Was ist Data-Driven Storytelling?
Data-Driven Storytelling ist die Praxis, quantitative Daten in eine erzählerische Form zu bringen — so, dass Zielgruppen sie nicht nur sehen, sondern verstehen und im Gespräch wiedergeben können. Im Geschäftskontext heißt das: Reports und Präsentationen erzählen eine Geschichte, statt Daten zu listen.
Drei typische Bausteine einer guten Daten-Story:
- Eine Frage am Anfang — was wollen wir mit dieser Auswertung beantworten?
- Ein Spannungsbogen — wo kommen wir her, wo stehen wir, wo gehen wir hin?
- Eine Handlungs-Implikation — was folgt aus dem, was wir gerade gesehen haben?

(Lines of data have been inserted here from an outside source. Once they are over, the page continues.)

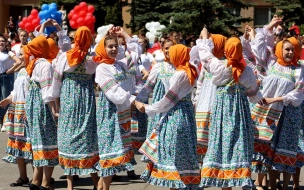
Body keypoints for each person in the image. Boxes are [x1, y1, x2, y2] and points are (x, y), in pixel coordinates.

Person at [199, 28, 262, 189]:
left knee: (221, 143)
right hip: (240, 113)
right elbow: (254, 94)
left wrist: (205, 38)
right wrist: (260, 100)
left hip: (221, 114)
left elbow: (205, 55)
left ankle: (224, 183)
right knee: (238, 142)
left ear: (226, 51)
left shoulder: (219, 67)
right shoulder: (246, 70)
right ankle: (238, 176)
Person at [135, 44, 200, 190]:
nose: (169, 53)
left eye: (173, 51)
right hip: (185, 113)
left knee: (172, 150)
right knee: (181, 149)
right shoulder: (190, 69)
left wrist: (148, 108)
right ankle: (183, 182)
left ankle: (175, 184)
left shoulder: (180, 73)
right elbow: (148, 88)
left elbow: (168, 100)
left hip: (173, 113)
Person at [52, 26, 99, 190]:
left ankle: (70, 185)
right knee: (88, 137)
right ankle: (95, 182)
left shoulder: (65, 57)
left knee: (68, 136)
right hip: (86, 100)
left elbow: (56, 82)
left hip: (69, 99)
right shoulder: (92, 59)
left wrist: (55, 105)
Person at [94, 26, 139, 190]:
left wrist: (123, 35)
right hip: (110, 116)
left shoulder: (119, 65)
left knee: (112, 162)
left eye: (116, 46)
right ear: (103, 48)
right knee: (109, 158)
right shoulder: (102, 68)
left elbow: (134, 53)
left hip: (121, 113)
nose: (113, 49)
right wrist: (134, 101)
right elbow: (115, 93)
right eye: (110, 46)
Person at [24, 35, 58, 190]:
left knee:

Wann hilft Data-Driven Storytelling im B2B-Mittelstand?
Drei typische Anwendungsfelder:
- Geschäftsführer-Reportings — Quartalszahlen werden nicht als Tabelle vorgelegt, sondern als 5-Minuten-Story mit klarer Handlungs-Empfehlung
- Vertriebs-Pitches — Kundennutzen wird mit echten Branchen-Zahlen unterlegt, statt mit generischen Versprechen
- Investoren-Kommunikation — Wachstums-Pfad wird als nachvollziehbare Entwicklung erzählt, nicht als isolierte KPI-Liste
Was Data-Driven Storytelling nicht ist
Storytelling ist kein Daten-Marketing und keine Schönfärberei. Wer Zahlen so erzählt, dass die unangenehmen Stellen verschwinden, baut sich Vertrauens-Schulden auf, die im nächsten Quartal fällig werden. Echte Daten-Story heißt: ehrlich erzählen, was die Zahlen zeigen — auch wenn die Geschichte nicht durchgehend positiv ist.